При случае искомое объяснение бессознательно вытесненного можно получить весьма удобным способом. Задается вопрос: «Что вы считаете самым неправдоподобным в этой ситуации? Что, по вашему мнению, лежало от вас тогда дальше всего?» Если пациент попадается на удочку и называет то, во что он может верить менее всего, он тем самым почти всегда сознается в подлинном. Забавное подобие этой попытки часто встречается у человека, страдающего неврозом навязчивых состояний, который уже введен в понимание своих симптомов. «У меня новое навязчивое представление. Мне тотчас же пришло в голову, что оно могло бы означать то-то. Но нет, это, конечно, не может быть правильным — иначе это не могло бы прийти мне в голову». То, что он отвергает (verwirft) посредством этого подслушанного у аналитика обоснования, естественно, является подлинным смыслом нового навязчивого представления.

Таким образом, вытесненное содержание представления или мысли может пробиться к сознанию — при условии, что оно отрицается. Отрицание (Verneinung) есть некий способ принять к сведению вытесненное, собственно — уже некое снятие вытеснения, однако же никак не принятие (Annahme) вытесненного. Здесь можно видеть, как интеллектуальная функция отделяется от аффективного процесса. С помощью отрицания обратимым делается лишь одно из следствий процесса вытеснения, состоящее в том, что затронутое им образное содержание (Vorstellungsinhalt) не достигает сознания[121]. Отсюда проистекает род интеллектуального принятия вытесненного, при том что все существенное по-прежнему остается за вытеснением[122]. В ходе аналитической работы мы часто создаем другое, очень важное и довольно удивительное видоизменение той же самой ситуации. Нам удается и отрицание преодолеть, и провести полное интеллектуальное принятие вытесненного — но сам процесс вытеснения тем самым еще не снимается.

Поскольку подтверждение или отрицание мысленного содержания есть задача интеллектуальной функции суждения, вышеизложенные замечания привели нас к психологическому истоку этой функции.
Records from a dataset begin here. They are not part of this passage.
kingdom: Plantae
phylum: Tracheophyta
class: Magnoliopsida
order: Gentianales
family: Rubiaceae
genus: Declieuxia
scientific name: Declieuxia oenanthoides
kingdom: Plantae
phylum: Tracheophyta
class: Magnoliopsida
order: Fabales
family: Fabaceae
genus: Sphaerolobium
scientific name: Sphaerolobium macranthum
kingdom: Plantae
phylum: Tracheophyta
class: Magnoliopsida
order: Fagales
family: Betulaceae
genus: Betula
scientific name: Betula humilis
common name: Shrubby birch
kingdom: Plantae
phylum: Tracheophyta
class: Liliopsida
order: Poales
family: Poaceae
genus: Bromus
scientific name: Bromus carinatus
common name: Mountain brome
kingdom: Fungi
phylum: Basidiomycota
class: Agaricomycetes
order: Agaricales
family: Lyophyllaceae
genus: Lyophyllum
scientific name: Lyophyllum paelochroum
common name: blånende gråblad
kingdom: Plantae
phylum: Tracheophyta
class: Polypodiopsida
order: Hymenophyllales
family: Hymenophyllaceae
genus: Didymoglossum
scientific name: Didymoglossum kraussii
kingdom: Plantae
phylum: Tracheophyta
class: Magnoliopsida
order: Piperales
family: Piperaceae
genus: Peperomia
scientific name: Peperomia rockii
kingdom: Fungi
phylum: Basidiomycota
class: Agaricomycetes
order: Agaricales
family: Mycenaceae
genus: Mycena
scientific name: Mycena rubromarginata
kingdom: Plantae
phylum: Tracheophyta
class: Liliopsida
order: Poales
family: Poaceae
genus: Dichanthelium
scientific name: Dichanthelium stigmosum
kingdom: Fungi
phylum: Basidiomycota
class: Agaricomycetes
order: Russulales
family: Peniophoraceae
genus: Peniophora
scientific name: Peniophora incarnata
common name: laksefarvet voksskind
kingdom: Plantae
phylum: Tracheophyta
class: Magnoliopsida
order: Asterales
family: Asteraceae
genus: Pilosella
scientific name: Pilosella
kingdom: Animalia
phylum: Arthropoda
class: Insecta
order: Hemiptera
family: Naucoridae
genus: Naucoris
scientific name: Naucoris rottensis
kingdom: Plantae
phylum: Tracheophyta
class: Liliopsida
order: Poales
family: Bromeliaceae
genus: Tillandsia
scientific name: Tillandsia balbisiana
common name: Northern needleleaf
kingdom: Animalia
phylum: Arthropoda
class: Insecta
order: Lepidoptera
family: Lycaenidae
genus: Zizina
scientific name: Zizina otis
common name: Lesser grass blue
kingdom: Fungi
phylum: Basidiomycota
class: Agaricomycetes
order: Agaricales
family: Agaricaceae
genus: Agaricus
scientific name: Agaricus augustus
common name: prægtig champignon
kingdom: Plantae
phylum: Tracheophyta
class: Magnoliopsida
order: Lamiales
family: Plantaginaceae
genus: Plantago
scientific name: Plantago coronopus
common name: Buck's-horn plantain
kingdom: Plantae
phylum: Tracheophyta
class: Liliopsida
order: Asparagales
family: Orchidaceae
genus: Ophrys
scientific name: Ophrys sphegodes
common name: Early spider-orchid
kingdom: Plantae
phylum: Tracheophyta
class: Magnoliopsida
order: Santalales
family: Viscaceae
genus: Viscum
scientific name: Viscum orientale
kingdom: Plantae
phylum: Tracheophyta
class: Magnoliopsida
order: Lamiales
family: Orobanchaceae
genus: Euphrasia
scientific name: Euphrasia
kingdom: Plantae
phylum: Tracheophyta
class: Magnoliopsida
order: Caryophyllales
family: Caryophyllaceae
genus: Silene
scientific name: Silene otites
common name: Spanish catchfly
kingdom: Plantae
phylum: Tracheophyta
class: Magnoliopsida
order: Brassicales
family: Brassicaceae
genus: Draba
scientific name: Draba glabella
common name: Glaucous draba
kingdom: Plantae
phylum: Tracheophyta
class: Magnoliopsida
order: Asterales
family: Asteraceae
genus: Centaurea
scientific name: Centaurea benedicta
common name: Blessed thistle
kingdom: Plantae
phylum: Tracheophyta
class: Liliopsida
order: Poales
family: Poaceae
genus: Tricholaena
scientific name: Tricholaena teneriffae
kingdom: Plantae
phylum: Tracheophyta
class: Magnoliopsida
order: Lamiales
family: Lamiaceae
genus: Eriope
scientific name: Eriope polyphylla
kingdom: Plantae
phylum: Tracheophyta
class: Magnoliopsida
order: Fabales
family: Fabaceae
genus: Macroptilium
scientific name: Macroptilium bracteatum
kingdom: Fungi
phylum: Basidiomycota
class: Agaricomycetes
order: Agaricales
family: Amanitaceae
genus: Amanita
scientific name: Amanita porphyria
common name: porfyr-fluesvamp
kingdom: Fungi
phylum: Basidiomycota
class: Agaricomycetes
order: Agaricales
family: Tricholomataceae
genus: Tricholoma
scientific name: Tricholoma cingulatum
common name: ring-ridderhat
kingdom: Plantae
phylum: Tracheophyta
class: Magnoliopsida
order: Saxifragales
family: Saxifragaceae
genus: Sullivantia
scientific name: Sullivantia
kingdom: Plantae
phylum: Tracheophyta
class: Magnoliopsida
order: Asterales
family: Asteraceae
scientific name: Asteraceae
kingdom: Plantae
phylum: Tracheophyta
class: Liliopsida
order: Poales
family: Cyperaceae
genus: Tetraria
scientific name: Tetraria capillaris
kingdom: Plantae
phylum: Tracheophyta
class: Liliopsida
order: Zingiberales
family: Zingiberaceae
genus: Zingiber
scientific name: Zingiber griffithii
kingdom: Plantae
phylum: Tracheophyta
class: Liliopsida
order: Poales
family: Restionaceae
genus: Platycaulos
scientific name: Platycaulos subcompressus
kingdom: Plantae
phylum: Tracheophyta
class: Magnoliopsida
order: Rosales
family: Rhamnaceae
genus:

Отрицать нечто в суждении означает, в сущности, говорить: «Это нечто такое, что я больше всего хотел бы вытеснить». Осуждение (Verurteilung) есть интеллектуальный заменитель вытеснения[123], его «нет» — клеймо этого последнего, некий удостоверяющий происхождение сертификат, вроде «made in Germany». Посредством символа отрицания мышление освобождается от ограничений, накладываемых вытеснением, и обогащается содержаниями, без которых оно не может обойтись в своей работе.

вернуться

119

Ср. «Я и Оно»: «Чем больше человек ограничивает свою агрессию вовне, тем строже, т. е. агрессивнее, он становится в своем Я-идеале… чем больше человек овладевает своей агрессией, тем больше возрастает склонность его идеала к агрессии против его Я» (З. Фрейд. Избранное, London, 1969, с. 181). К этому парадоксу Фрейд возвращается в статье «Несколько добавлений к толкованию сновидений в целом», раздел В (1925, G. W. 1) и полнее обсуждает его в VII гл. работы «Нездоровье в культуре» (1930, G. W. 14). — Пер.

вернуться

120

См. VII гл. «Нездоровья в культуре». — Пер.

вернуться

121

Ср. ниже статью о фетишизме, где Фрейд предлагает пользоваться термином «вытеснение» применительно к аффекту и называть аналогичный процесс, затрагивающий представление (Vorstellung), «отклонением» (Verleugnung). — Пер.

вернуться

122

Тот же процесс лежит в основе известного процесса «накликивания». «Как хорошо, что так давно у меня не было моих мигреней!» Но на самом деле это — первое извещение о приступе, приближение которого уже чувствуют, все еще не желая верить в него.

вернуться

123

«Вместо осуждающего отвержения (Urteilsverwerfung) в бессознательном мы находим „вытеснение“. Вытеснение, наверное, правильно будет назвать промежуточной ступенью между защитным рефлексом и осуждением (Verurteilung)». (S. Freud. Der Witz (Fischer 1958), S. 142). Эта мысль вновь появляется в статьях «Формулировки относительно двух принципов психического процесса» (1911, О. W. 8) и «Бессознательное» (1915, G. W. 10). — Пер.